EXTRACTED MATERIAL:
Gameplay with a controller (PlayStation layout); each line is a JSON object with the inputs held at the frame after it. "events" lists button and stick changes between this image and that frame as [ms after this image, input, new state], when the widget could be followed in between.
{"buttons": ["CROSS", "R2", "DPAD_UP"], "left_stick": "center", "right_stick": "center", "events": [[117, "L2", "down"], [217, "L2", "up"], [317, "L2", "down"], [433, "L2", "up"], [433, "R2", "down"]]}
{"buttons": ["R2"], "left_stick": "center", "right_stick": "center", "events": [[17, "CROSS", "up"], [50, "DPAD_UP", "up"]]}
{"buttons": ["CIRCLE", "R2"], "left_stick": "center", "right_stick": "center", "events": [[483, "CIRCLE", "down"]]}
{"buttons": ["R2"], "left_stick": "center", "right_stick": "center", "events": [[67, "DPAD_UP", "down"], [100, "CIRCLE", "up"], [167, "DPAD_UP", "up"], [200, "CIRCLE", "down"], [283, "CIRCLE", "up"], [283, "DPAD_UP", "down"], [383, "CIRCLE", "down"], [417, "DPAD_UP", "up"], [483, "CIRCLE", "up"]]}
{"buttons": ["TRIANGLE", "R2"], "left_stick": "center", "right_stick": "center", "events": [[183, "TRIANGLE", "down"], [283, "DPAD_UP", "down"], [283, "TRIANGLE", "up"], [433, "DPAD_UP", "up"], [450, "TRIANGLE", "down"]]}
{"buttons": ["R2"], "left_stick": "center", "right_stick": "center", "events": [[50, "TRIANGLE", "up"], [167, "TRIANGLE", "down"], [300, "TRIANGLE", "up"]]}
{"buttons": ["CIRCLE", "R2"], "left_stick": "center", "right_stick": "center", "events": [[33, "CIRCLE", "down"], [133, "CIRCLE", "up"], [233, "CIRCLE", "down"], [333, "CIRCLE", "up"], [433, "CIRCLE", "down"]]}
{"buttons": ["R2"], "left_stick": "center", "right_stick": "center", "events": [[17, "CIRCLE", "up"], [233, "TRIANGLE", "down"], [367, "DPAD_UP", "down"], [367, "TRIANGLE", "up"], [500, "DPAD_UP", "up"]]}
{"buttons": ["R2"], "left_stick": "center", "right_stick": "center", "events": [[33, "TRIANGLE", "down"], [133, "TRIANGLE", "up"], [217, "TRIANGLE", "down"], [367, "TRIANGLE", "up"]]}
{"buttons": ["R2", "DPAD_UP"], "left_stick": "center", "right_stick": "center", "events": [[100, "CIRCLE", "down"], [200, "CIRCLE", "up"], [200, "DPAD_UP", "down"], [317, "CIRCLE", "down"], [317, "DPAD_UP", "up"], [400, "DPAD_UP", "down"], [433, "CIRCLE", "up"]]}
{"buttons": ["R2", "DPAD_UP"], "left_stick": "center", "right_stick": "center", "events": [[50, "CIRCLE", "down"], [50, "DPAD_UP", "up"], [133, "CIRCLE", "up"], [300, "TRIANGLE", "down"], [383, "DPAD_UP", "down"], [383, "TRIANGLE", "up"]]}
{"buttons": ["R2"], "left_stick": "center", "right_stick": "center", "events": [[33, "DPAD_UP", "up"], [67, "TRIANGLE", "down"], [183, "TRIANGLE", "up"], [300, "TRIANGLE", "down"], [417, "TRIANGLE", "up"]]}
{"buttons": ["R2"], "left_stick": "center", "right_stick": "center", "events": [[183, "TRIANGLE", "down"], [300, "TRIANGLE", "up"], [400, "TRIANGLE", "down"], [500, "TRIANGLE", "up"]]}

ABOUT THIS EXERCISE: Report the number of lines of the listing above that hold the string "CROSS", with no other text.

TASK ANSWER: 2